September 10, 2015 / 7:24 PM / 3 years ago

Laurie Anderson riffs on death in Venice

VENICE (Reuters) - Laurie Anderson has never been conventional, so it is no surprise her film “Heart of a Dog” touches on the loss of both her rat terrier Lolabelle and her husband Lou Reed.

Director Laurie Anderson attends the red carpet event for the movie "The Heart of Dog" at the 72nd Venice Film Festival, northern Italy September 9, 2015. REUTERS/Stefano Rellandini

The U.S. musician and performance artist, whose work over the decades included the global pop hit “O Superman” and the post of artist in residence for the U.S. space agency NASA, said animals and humans were kindred spirits in eastern religions.

Anderson, 68, told Reuters in an interview on Thursday that she did not make the film, which is competing for the top Venice Film Festival prize, as therapy for the loss of two important spirits in her life.

Instead, she hopes people who see it will learn to face death with open eyes.

Americans, she said, tend to deal with death “and war and a lot of other things just in the most remote way you can possibly think, the most hands-off way”.

By contrast the rock musician Reed had always been a “fierce” artist, Anderson said.

“I still learn things every day about what he did, people tell me what he said and what he did and I think about it,” she said

“You can imagine if you’ve lost your partner how that is,” she added. “Fill in the blanks.”

She said Lolabelle, too, had shown the ability to learn and deal with change, as she became blind in the last few years of her life.

Rather than have the dog put to sleep, as a veterinarian suggested, Anderson found a trainer who taught Lolabelle how to play a keyboard and paint, after a fashion.

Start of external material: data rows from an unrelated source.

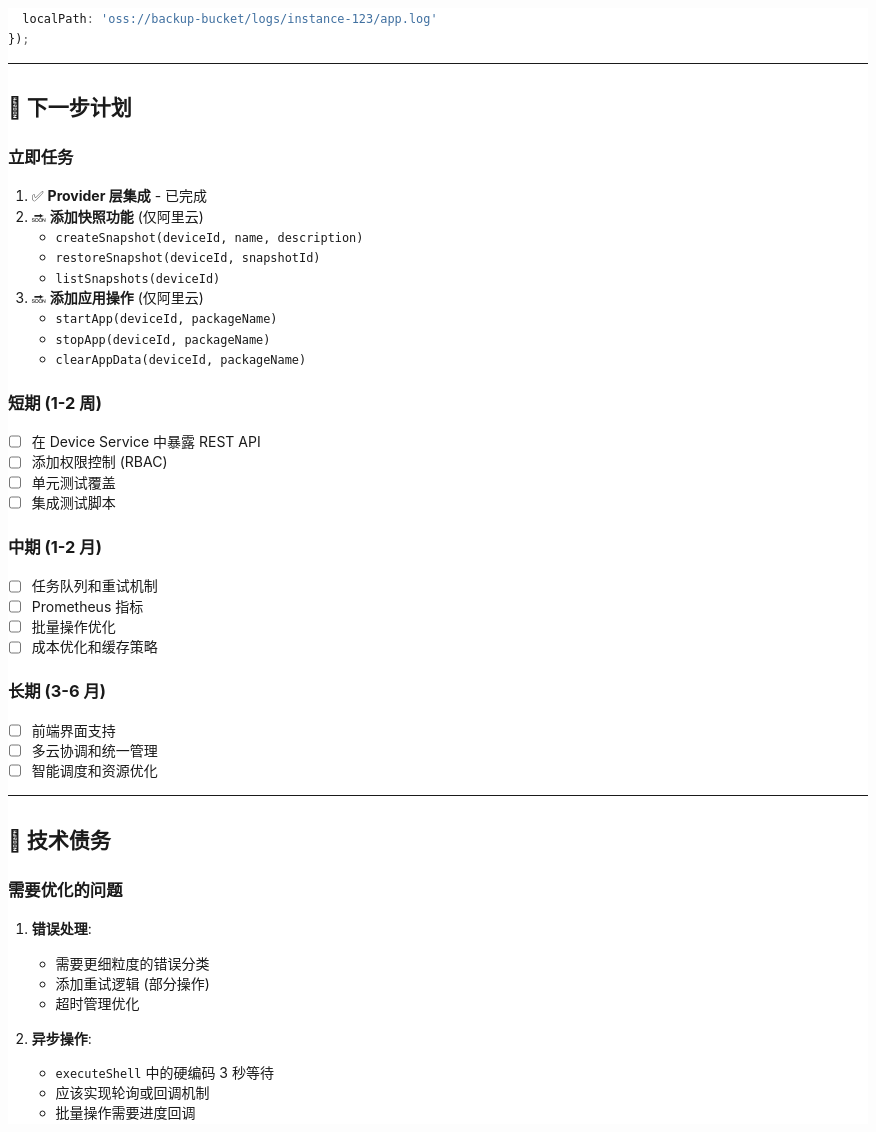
 ```typescript
  localPath: 'oss://backup-bucket/logs/instance-123/app.log'
});
```

---

## 🚀 下一步计划

### 立即任务
1. ✅ **Provider 层集成** - 已完成
2. 🔜 **添加快照功能** (仅阿里云)
   - `createSnapshot(deviceId, name, description)`
   - `restoreSnapshot(deviceId, snapshotId)`
   - `listSnapshots(deviceId)`
3. 🔜 **添加应用操作** (仅阿里云)
   - `startApp(deviceId, packageName)`
   - `stopApp(deviceId, packageName)`
   - `clearAppData(deviceId, packageName)`

### 短期 (1-2 周)
- [ ] 在 Device Service 中暴露 REST API
- [ ] 添加权限控制 (RBAC)
- [ ] 单元测试覆盖
- [ ] 集成测试脚本

### 中期 (1-2 月)
- [ ] 任务队列和重试机制
- [ ] Prometheus 指标
- [ ] 批量操作优化
- [ ] 成本优化和缓存策略

### 长期 (3-6 月)
- [ ] 前端界面支持
- [ ] 多云协调和统一管理
- [ ] 智能调度和资源优化

---

## 📝 技术债务

### 需要优化的问题
1. **错误处理**:
   - 需要更细粒度的错误分类
   - 添加重试逻辑 (部分操作)
   - 超时管理优化

2. **异步操作**:
   - `executeShell` 中的硬编码 3 秒等待
   - 应该实现轮询或回调机制
   - 批量操作需要进度回调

Once, when Anderson was hiking with the dog in California, a hawk swooped down to attack Lolabelle but then backed off.

For the remainder of her life, Lolabelle was wary of being attacked from above, said Anderson, just as the Sept. 11, 2001 attacks forced New Yorkers to think about what might come from the sky.

“For New Yorkers certainly it has become something that is very attached to fear instead of freedom,” she said.